Le cinquième album de Josh Tillman sous le nom de Father John Misty est plus énigmatique que les quatre précédents. Bien que le nom de scène Misty puisse être une façade, il n’a jamais été ressenti comme un voile : Tillman a rarement reculé devant les paroles sincères, l’autoportrait avec ses défauts et l’autodérision occasionnelle. Du trip sous acide de son premier album Father John Misty, Fear Fun (2012), en passant par la lettre d’amour conjugale dévastatrice de I Love You, Honeybear (2015) et la pop de chambre existentielle de Pure Comedy (2017) jusqu’à la panne de chambre d’hôtel de God’s Favorite Customer (2018), Tillman a toujours mis à nu son cœur, son âme et son esprit.
Chloë And The Next 20th Century est en quelque sorte une déviation. Il est beaucoup moins ancré dans des lieux, des personnes ou des thèmes spécifiques. Ce qui lie l’album, c’est plutôt son arrangement musical : il est produit à la perfection par Tillman et son collaborateur de longue date Jonathan Wilson, tandis que l’arrangeur Drew Erickson a enveloppé les chansons d’une orchestration luxuriante, comme s’il cherchait à les présenter comme les héritiers légitimes d’un catalogue perdu de grandes chansons américaines. Il y a de temps en temps une balle courbe, comme le shuffle latin d’Olvidado (Otro Momento), mais la plupart du temps, la musique plane sur un plan astral entre le jazz speakeasy et le nexus ultérieur de Dylan, Nilsson et Newman. Le résultat est étrangement intemporel.
Ce n’est pas anonyme pour autant. L’album est peuplé de personnages vivants mais inconnaissables : Des publicitaires de F Scott Fitzgerald, des héroïnes de films noirs romantiques, des énergumènes de Richard Brautigan. Qui est Chloë, le sujet du premier des deux titres de l’album ? Une sorte d’image se dessine, mais elle reste mystérieuse derrière des détails au compte-gouttes : une « socialiste d’arrondissement », « son âme est une étendue noire ». Tout se termine mal pour elle, de toute façon ; elle saute d’un balcon dans le dernier couplet.

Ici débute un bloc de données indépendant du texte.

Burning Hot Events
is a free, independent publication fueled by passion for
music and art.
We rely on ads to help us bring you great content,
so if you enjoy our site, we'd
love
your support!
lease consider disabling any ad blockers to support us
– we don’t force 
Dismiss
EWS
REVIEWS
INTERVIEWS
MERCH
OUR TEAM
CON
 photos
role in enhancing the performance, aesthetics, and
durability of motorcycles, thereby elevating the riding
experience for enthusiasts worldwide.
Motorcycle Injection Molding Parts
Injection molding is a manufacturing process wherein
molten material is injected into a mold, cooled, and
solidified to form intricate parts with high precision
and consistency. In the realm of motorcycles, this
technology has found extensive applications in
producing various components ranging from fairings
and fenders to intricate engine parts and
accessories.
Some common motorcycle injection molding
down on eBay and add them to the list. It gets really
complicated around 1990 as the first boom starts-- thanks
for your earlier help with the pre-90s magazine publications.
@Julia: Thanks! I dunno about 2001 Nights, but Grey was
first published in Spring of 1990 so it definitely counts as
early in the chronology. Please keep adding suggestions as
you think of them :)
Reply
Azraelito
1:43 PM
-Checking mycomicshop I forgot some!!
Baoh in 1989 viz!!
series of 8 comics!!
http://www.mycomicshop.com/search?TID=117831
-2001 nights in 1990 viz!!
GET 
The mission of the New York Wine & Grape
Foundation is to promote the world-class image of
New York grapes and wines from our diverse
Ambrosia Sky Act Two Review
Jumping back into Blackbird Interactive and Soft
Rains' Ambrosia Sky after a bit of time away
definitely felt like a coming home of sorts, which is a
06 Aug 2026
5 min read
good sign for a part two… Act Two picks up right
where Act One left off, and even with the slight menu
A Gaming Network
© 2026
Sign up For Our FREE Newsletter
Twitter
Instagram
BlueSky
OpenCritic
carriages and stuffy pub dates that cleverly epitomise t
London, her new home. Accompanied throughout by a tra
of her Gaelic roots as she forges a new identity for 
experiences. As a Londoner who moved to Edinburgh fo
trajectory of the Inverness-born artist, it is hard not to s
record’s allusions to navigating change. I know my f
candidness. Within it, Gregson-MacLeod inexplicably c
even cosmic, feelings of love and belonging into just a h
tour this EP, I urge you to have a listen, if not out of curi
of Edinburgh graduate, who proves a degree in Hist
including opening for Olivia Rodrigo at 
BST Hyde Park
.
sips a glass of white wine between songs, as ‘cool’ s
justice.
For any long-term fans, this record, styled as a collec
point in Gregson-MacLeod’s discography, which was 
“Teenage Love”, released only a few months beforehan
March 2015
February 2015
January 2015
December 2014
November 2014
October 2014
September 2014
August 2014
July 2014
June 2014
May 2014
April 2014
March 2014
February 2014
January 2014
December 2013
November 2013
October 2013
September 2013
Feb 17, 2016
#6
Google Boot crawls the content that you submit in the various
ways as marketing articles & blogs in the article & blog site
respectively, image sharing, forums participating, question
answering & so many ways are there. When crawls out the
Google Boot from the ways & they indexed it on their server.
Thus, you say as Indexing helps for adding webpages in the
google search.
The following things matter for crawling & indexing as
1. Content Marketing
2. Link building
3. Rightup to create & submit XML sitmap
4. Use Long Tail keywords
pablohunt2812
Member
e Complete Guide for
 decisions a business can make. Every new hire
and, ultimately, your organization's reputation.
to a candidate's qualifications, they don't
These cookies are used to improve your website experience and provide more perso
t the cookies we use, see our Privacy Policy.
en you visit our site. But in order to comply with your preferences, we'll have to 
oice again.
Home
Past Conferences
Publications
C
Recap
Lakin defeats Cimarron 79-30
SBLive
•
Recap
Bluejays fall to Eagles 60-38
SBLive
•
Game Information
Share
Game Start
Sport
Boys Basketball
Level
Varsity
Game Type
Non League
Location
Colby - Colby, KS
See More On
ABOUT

L’humour ironique de Tillman fait des apparitions de temps en temps et il n’a pas perdu sa capacité à regarder une situation de biais. « Goodbye, Mr Blue » utilise avec succès un chat mourant comme moyen de réflexion sur une relation ratée. « Cet Angora turc est la seule chose qui reste de nous deux » (That Turkish Angora is about the only thing left of me and you), chante-t-il, avant de se demander s’il serait encore avec son ex si le chat l’avait tué avant leur rupture. Mais le plus souvent, ces chansons semblent sincères. L’introduction au piano de « Kiss Me (I Loved You) » semble être directement empruntée à la chanson titre de I Love You, Honeybear, mais c’est une affaire bien plus douce que la désinvolture sexy de son point de référence.
Les chansons « torchy » et les études de caractères étranges qui constituent l’essentiel du disque ne sont pas mauvaises, loin de là. Mais elles ont tendance à se frotter un peu trop doucement à vous, là où les albums précédents de Father John Misty s’en prenaient à vos talons ou vous tombaient sur les genoux. Et ils semblent moins uniques, moins personnels. Lorsqu’il chante « I » ou « my », on a moins l’impression qu’il parle de Josh Tillman, mais plutôt qu’il parle en tant qu’homme ordinaire. Il n’habite pas les chansons de la même manière, c’est comme s’il les portait. Le nom de Father John Misty n’a jamais été ressenti comme un voile, mais on commence à se demander si tous ces arrangements orchestraux n’ont pas été ajoutés comme un moyen de dissimulation. Il serait intéressant d’entendre les morceaux bruts qu’il a apparemment posés avant qu’Erickson ne s’y mette.
Puis, finalement, juste au deuxième titre, « The Next 20th Century », qui clôt l’album, le voile tombe. Cette chanson est une sorte d’aberration : Tillman divague philosophiquement sur un arrangement beaucoup plus sombre, avec des accords de piano sinistres et un solo de guitare brûlant. Cela pourrait presque être un extrait de Pure Comedy. Finalement, il arrive à l’essentiel de son argumentation : « Je ne sais pas pour vous, mais je vais prendre les chansons d’amour / Si ce siècle est là pour rester » (I don’t know about you but I’ll take the love songs / If this century’s here to stay). C’est ce qu’il fait depuis 50 minutes ? Il nous prescrit une dose de ballades romantiques pour nous aider à traverser des moments difficiles, où « les choses empirent tout en restant étrangement les mêmes » (things keep getting worse while staying so eerily the same)? C’est une nouvelle facette du Père John Misty. Il faudra peut-être s’y habituer.